Nepalese accord with ethnic Madhesis will help planned elections, says UN envoy

Ian Martin, Special Representative of the Secretary-General for Nepal
The Secretary-General’s Special Representative to Nepal has welcomed today’s agreement between the seven-party alliance that forms the country’s Government and the leadership of the ethnic Madhesi movement from the southern plains.

“Its implementation will be an important contribution to the election of an inclusive Government Assembly in a conducive climate,” Ian Martin said in a statement to the press in Kathmandu, the capital, after the agreement was signed by the Government and the United Democratic Madhesi Front.

The accord meets the key demands of the Madhesi movement and calls an immediate end to their 16-day shutdown, or general strike, in Nepal’s southern plains region, which has seen a number of deaths and scores of injuries and crippled supplies to Kathmandu.

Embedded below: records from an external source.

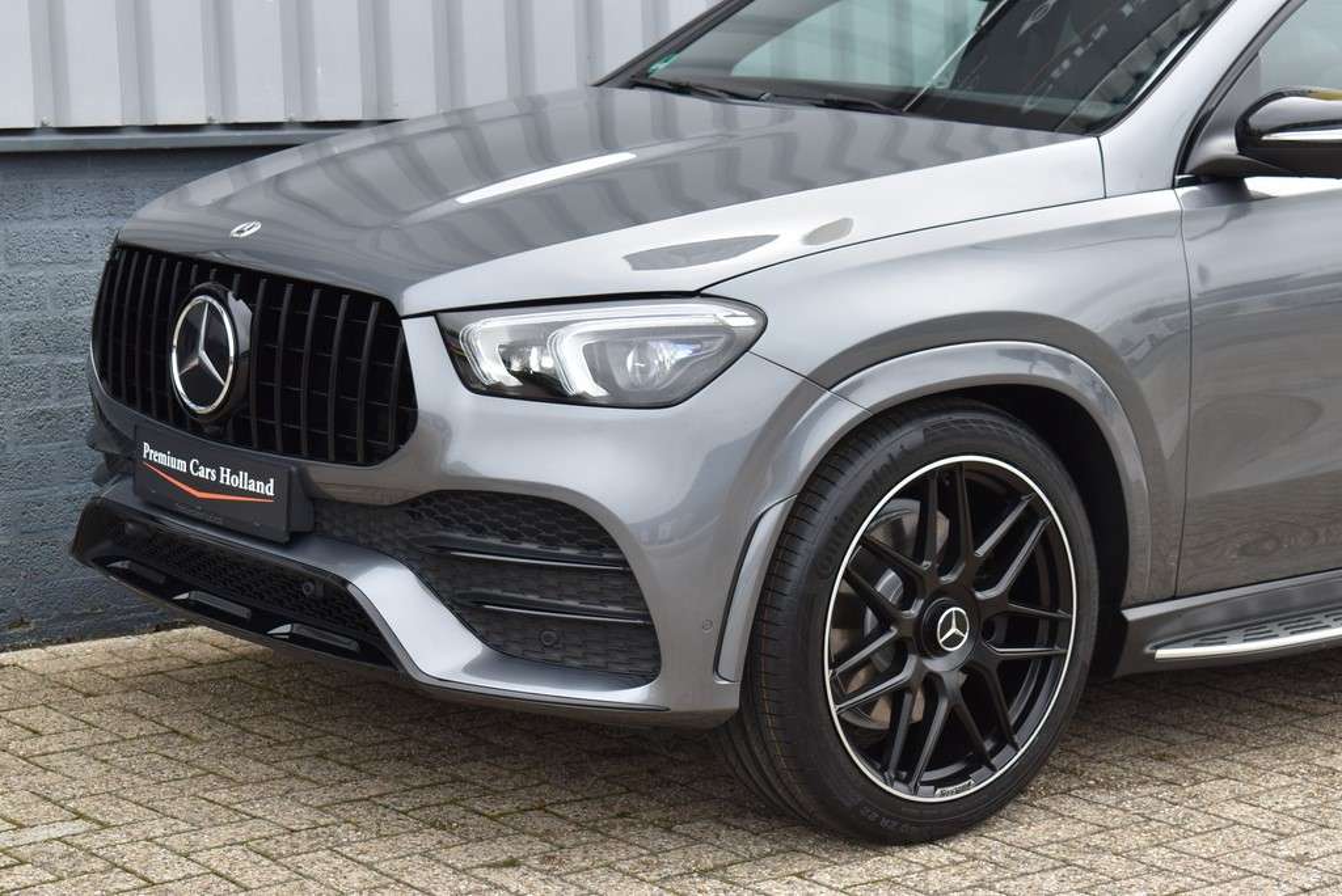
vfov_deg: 16.6
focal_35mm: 82
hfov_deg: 24.6
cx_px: 671
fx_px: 3077
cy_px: 448
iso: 360
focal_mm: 55
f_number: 8
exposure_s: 1/250
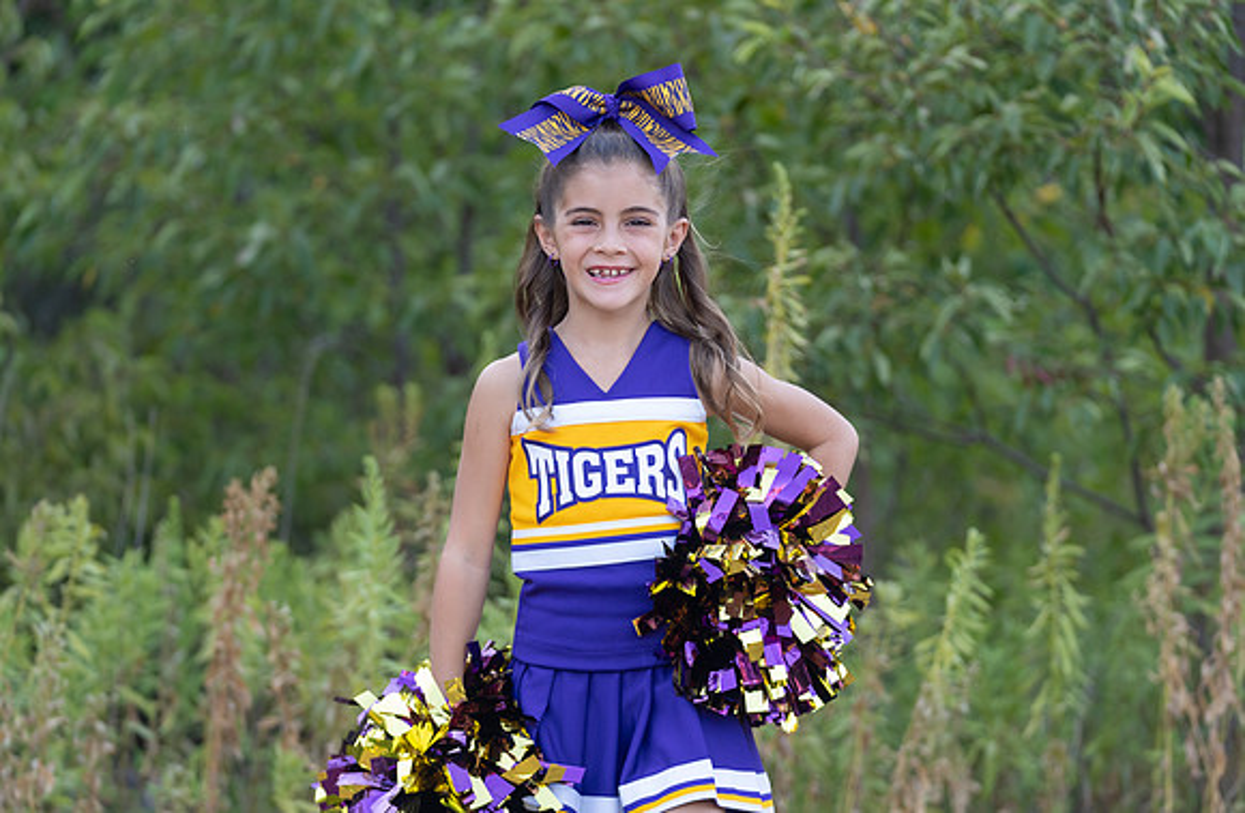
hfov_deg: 14.7
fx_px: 4836
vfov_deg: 9.6
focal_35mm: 141
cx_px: 622
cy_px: 465
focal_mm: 113
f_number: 2.8
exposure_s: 1/320
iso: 320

The UN Mission in Nepal (UNMIN) also said that under today’s eight-point deal, quotas for party lists will be relaxed, which will allow for an increase in Madhesi candidates in many lists for seats to be elected through proportional representation.

Elections for Nepal’s Constituent Assembly are now scheduled to be held on 10 April, after being postponed twice last year.

Once elected, Assembly members are supposed to draft a new constitution for Nepal, where an estimated 13,000 people were killed during the decade-long civil war that ended when the Government and the Maoists signed a peace accord in 2006.